I’ve been standing here for 5 or 6 years.  She can’t bear to take me down, but she doesn’t spend any time in this room either.  She’s always called me a scrapbook tree.  Every ornament is a memory of a person, place, or thing.  There is a seahorse to commemorate her first trip back to the beach since 1980.  There is a graduation cap with a tassel to recognize the adventure that completing her degree in her 40s was.

There is a heart with a pink ribbon for the second best friend who died.  Oddly there is not one for the first best friend.  I wonder when that will occur to her.  There is a sunflower for the third and best best friend who died.

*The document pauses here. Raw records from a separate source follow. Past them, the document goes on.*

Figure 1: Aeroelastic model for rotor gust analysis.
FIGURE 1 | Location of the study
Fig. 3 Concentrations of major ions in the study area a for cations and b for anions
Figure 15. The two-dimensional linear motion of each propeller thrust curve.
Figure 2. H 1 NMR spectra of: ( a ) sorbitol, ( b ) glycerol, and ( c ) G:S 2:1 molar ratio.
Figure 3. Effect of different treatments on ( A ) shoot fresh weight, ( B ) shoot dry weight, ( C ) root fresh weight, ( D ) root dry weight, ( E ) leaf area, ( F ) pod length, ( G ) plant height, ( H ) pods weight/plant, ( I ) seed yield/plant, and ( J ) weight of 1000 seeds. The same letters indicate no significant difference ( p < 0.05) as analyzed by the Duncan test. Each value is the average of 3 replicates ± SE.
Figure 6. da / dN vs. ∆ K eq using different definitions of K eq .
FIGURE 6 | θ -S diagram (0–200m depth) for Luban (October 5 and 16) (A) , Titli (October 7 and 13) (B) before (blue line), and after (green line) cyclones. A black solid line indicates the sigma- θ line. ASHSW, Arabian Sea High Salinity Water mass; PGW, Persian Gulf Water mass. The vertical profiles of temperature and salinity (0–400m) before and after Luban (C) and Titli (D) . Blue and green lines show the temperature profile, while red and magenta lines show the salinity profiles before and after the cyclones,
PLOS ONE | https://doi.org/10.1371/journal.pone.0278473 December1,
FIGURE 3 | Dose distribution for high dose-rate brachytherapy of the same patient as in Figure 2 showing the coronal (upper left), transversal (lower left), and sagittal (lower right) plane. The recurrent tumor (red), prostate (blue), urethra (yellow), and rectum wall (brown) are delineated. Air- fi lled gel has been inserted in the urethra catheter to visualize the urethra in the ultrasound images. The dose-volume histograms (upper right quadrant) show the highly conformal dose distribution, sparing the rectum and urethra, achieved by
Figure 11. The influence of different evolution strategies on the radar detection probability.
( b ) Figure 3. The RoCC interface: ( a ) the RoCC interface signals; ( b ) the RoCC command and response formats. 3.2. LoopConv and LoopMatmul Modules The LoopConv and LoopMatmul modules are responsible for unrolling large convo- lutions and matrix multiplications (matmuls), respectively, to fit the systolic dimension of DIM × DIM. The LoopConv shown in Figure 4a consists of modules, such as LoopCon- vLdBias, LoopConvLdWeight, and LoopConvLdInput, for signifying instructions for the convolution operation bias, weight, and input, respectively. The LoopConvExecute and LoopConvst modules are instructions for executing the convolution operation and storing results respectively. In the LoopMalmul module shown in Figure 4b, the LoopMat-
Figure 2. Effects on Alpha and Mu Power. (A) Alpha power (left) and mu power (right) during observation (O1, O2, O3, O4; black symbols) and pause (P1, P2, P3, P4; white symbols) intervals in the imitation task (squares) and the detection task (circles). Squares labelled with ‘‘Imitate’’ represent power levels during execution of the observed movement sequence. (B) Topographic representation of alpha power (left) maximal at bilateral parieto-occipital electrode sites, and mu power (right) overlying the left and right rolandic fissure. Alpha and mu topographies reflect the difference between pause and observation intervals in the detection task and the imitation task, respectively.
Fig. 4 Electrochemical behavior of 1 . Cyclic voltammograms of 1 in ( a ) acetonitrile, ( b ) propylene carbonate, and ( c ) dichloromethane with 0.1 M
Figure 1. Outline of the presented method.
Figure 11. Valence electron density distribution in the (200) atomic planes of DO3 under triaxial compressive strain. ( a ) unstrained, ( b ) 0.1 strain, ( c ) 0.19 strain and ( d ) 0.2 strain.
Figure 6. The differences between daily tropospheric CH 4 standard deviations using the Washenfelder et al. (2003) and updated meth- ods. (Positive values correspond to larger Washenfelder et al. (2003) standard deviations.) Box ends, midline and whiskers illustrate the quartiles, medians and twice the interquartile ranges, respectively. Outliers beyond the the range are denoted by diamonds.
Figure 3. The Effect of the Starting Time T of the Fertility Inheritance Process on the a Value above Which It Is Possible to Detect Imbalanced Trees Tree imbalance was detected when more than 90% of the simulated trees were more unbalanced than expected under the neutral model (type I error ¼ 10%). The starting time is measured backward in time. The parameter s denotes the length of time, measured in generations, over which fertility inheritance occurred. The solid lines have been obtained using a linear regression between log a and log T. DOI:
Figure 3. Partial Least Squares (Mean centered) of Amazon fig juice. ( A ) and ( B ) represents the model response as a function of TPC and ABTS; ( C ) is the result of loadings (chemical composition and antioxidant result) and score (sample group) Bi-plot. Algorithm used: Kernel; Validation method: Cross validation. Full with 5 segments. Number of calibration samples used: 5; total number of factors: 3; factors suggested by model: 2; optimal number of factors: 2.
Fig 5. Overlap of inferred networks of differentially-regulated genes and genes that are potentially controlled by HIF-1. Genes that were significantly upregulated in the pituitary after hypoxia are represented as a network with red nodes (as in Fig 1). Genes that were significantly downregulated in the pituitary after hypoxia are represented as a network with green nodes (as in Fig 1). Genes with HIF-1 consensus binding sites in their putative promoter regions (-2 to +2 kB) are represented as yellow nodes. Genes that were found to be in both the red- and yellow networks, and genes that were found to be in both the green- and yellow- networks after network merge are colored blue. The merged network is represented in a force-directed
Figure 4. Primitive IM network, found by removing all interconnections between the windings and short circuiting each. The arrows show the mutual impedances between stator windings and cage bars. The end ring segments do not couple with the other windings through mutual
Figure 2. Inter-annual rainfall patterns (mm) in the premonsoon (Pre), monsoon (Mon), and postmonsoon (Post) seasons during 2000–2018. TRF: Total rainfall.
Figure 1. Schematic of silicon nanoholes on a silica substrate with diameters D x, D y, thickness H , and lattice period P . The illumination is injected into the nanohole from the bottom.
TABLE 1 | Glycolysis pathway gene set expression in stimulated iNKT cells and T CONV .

Her dad is well represented – a miniature Marine in dress blues as well as a “lid” with the Marine Corps insignia on it.  There is not an ornament for her grandchild.  She has bought them, but they lay in boxes waiting for her energy and desire to return.  She also has a COVID mask at the ready to remember the pandemic and resultant case of long COVID.

Most years, I am adored and celebrated.  She takes photo after photo.  She’s very proud of me. 

But she’s grieving.  Still the best friend, still the father, still her lover.  She is grieving the circumstances surrounding her only grandchild.  She is grieving her lost youth.  She is grieving her mother’s dementia.  She is grieving her physical decimation that COVID wrought in her body.